_PASSAGE PROVIDED_
----------
The beautiful preschool blondes are lined up in a row. All four of them are wearing bows in their hair today -- including mine. I know no one but me notices that my blonde has a couple spots on her shirt, and that under that pretty bow is a small nest of fuzzy hair that never seems to get combed out all the way. Maybe the other moms look at their own cute little blonde and think the same thing... though I doubt it.
On this day it is my job to help out at the preschool, so i am sweeping the floors, tidying things... helping the kids decorate their Valentines cupcakes...
Four hours prior i was writing about murder and mayhem and shouting "fuck!" a thousand times when my work computer locks up... or whatever the current headache happens to be.
Headaches, however, are an indulgence i don't have time to pay heed to. Where the other mothers wake with their happy children in homes that they own, kiss their working husbands goodbye and cruise lazily to the school, I spend my overnights working -- scribing useless scripts for the masses. Then i rush to get the kid to school. Then i do anything i can to stay up for the rest of the day -- a perpetual mishmash of meltdowns and sloppy mothering.
But i look at the four pretty blondes and find that on the outside -- there is no difference between her and the others. She plays happily with the other kids, crows from the top of the slide like the rest... and knows next to nothing of the cross i bear to make sure her pretty hair looks pretty. I have to work so much harder than the West Hills perfect families that populate the school, but i do it and i do it and i do. Question is, will she know how hard i work, and should i tell her?
----------
_ACTIVITY A_
Do these statements agree with the preschool passage? (i) All four girls have bows in their hair today. (ii) The writer sleeps through the night before taking the child to school. (iii) The writer's daughter knows a great deal about what the writer goes through to keep her hair looking pretty. Answer yes or no for each, and quote the deciding words.
_ACTIVITY B_
Reproduce the preschool passage. Begin at the words "Four hours prior" and stop after the words "and sloppy mothering.".

_EXERCISE DATA_
----------
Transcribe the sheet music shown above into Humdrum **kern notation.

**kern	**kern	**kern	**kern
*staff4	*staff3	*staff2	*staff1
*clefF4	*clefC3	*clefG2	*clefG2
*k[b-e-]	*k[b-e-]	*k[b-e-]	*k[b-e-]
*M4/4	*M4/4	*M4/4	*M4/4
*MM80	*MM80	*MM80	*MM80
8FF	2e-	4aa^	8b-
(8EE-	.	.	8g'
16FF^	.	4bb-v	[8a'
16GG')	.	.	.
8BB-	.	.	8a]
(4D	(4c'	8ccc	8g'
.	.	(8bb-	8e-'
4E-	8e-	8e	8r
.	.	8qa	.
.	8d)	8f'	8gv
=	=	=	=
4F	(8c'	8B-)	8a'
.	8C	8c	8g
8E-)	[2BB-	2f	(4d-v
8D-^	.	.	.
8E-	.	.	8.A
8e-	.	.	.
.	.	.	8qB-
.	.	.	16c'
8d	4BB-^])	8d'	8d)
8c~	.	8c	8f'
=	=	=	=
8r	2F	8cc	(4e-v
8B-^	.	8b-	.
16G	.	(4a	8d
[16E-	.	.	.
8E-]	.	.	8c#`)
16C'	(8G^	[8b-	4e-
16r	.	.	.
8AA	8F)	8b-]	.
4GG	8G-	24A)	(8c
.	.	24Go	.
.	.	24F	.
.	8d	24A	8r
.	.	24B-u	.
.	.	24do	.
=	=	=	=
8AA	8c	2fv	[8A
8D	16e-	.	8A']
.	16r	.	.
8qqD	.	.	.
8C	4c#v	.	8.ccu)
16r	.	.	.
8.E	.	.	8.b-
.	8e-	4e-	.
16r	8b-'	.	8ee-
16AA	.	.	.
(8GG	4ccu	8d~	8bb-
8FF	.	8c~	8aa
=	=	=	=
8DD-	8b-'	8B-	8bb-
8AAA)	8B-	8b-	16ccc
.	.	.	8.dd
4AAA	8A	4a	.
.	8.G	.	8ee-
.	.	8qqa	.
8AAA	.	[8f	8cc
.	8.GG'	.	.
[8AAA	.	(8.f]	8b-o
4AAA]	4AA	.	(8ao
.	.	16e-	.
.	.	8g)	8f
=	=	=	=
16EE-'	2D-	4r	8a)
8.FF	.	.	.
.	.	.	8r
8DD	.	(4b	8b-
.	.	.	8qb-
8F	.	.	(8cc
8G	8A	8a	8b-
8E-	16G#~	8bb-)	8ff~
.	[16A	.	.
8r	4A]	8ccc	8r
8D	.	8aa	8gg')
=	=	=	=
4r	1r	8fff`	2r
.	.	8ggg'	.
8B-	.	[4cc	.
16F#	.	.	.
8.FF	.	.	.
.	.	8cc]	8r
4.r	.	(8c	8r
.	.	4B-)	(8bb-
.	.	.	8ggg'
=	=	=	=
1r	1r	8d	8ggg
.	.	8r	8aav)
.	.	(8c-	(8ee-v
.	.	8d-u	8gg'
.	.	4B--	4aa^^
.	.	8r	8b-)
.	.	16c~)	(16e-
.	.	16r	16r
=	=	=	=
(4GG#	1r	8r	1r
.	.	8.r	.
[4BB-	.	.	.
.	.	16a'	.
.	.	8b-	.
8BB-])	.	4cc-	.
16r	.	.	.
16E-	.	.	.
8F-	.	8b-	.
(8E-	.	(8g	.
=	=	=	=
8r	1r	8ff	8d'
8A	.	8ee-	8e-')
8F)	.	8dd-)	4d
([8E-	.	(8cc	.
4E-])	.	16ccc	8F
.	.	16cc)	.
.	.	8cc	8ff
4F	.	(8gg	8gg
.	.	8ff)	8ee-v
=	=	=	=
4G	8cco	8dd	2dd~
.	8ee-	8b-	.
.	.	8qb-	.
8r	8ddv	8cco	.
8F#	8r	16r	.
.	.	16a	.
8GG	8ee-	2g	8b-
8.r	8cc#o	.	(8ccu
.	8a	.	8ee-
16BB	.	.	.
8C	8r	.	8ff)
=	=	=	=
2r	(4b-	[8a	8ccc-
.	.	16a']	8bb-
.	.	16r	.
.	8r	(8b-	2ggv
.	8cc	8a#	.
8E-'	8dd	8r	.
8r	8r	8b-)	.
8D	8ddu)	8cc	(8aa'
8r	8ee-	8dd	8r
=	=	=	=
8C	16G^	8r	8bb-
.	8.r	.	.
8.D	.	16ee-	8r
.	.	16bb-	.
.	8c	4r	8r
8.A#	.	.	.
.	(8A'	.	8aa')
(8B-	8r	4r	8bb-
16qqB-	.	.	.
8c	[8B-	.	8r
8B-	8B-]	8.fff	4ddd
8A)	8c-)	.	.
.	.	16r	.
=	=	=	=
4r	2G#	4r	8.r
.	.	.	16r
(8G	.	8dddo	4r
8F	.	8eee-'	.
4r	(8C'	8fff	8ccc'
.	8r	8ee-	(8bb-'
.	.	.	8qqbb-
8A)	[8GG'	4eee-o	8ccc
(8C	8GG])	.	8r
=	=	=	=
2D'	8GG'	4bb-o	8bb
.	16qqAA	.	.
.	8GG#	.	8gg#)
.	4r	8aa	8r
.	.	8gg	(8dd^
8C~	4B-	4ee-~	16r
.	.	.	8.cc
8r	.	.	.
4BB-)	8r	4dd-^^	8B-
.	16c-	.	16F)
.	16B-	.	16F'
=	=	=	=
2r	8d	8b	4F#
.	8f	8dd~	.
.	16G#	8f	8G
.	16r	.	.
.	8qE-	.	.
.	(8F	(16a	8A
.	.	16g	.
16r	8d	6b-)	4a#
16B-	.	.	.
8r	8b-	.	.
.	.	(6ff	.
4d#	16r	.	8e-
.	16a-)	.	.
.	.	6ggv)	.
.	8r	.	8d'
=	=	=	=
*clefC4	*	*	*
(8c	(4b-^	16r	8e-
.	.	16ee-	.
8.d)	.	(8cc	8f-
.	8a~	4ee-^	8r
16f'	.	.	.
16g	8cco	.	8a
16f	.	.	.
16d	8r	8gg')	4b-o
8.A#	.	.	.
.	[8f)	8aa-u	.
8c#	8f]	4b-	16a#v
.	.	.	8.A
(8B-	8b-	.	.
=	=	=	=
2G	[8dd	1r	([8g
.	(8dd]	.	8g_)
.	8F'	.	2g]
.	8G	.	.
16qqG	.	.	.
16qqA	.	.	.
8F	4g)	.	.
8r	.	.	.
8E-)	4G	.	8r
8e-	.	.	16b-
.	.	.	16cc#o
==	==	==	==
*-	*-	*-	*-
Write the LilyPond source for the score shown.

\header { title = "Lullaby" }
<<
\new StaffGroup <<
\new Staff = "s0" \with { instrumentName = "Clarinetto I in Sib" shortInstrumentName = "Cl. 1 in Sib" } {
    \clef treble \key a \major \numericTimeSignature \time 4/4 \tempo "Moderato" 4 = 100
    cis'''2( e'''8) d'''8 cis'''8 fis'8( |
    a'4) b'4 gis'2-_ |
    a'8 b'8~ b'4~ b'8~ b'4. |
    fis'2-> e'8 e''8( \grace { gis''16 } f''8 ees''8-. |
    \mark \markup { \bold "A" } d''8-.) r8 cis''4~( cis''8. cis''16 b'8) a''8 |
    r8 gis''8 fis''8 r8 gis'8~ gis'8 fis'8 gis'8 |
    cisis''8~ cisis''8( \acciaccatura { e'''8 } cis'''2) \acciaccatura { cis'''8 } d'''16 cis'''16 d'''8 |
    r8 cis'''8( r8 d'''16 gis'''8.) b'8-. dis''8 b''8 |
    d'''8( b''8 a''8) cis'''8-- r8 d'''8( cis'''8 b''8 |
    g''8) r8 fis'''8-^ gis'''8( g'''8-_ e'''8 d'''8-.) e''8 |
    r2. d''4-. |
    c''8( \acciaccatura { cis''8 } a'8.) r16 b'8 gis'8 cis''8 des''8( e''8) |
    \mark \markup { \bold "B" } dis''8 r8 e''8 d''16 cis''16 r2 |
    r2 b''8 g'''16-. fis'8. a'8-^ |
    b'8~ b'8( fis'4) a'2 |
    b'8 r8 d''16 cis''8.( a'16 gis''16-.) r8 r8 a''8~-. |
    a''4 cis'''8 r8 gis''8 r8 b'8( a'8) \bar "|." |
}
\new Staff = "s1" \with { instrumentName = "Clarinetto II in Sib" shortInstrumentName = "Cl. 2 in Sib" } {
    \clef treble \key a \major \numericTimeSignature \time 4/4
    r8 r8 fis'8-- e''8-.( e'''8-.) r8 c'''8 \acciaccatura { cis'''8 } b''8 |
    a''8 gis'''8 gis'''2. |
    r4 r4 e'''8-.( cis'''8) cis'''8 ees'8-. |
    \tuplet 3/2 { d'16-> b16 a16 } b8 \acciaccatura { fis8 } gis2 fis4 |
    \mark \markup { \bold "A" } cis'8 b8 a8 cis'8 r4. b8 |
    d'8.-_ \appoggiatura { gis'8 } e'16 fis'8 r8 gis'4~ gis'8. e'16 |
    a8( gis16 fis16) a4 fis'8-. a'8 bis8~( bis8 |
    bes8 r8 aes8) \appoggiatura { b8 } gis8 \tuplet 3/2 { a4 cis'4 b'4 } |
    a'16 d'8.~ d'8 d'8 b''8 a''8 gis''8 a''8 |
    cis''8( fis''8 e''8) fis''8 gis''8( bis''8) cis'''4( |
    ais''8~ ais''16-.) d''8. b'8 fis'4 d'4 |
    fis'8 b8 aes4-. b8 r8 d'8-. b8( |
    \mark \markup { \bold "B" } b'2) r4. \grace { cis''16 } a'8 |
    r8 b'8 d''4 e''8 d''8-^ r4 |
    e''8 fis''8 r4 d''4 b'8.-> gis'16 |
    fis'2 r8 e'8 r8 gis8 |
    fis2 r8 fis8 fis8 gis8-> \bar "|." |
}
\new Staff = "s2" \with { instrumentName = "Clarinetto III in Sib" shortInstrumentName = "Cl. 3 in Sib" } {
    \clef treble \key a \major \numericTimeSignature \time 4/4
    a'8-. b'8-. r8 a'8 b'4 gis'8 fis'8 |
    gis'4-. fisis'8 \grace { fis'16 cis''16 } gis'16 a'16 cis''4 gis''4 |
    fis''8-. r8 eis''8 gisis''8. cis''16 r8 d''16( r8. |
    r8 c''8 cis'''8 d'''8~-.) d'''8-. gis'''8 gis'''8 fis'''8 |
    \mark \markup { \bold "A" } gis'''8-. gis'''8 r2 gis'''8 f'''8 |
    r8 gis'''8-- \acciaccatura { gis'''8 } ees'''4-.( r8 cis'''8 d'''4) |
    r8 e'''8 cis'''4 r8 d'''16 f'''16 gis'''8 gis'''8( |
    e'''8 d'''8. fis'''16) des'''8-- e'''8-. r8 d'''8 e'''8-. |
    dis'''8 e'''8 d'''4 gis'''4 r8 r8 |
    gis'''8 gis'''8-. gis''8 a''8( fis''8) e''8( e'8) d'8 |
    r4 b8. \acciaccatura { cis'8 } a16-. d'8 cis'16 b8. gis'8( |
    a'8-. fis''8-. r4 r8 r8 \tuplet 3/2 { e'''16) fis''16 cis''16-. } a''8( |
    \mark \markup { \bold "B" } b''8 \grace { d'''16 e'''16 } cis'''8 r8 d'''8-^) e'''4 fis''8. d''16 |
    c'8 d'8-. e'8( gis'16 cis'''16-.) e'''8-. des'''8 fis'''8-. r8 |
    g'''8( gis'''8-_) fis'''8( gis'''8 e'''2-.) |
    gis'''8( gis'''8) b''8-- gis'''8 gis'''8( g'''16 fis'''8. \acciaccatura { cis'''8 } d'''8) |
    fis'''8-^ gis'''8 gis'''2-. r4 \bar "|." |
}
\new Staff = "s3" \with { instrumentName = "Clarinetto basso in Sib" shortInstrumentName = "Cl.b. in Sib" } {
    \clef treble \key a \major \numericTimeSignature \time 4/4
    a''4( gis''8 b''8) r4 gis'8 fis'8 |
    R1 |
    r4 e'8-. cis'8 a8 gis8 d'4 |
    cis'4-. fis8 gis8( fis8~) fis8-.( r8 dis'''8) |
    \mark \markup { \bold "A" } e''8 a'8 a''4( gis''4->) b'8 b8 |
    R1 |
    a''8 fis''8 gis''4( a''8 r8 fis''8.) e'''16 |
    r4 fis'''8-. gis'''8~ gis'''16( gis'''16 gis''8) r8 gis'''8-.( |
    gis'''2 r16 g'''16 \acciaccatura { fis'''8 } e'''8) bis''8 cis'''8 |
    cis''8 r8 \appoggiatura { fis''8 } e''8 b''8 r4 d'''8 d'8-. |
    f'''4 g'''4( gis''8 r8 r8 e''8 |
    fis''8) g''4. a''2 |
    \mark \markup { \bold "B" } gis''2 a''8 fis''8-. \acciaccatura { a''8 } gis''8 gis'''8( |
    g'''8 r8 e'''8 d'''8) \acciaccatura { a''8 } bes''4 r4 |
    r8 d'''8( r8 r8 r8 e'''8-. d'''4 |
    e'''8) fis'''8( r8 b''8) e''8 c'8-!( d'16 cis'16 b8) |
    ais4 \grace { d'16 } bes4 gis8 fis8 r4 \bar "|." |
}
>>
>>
----------
_TASK ANSWER A_
(i) Yes: "All four of them are wearing bows in their hair today"
(ii) No: "I spend my overnights working"
(iii) No: "knows next to nothing of the cross i bear to make sure her pretty hair looks pretty"

_TASK ANSWER B_
Four hours prior i was writing about murder and mayhem and shouting "fuck!" a thousand times when my work computer locks up... or whatever the current headache happens to be.
Headaches, however, are an indulgence i don't have time to pay heed to. Where the other mothers wake with their happy children in homes that they own, kiss their working husbands goodbye and cruise lazily to the school, I spend my overnights working -- scribing useless scripts for the masses. Then i rush to get the kid to school. Then i do anything i can to stay up for the rest of the day -- a perpetual mishmash of meltdowns and sloppy mothering.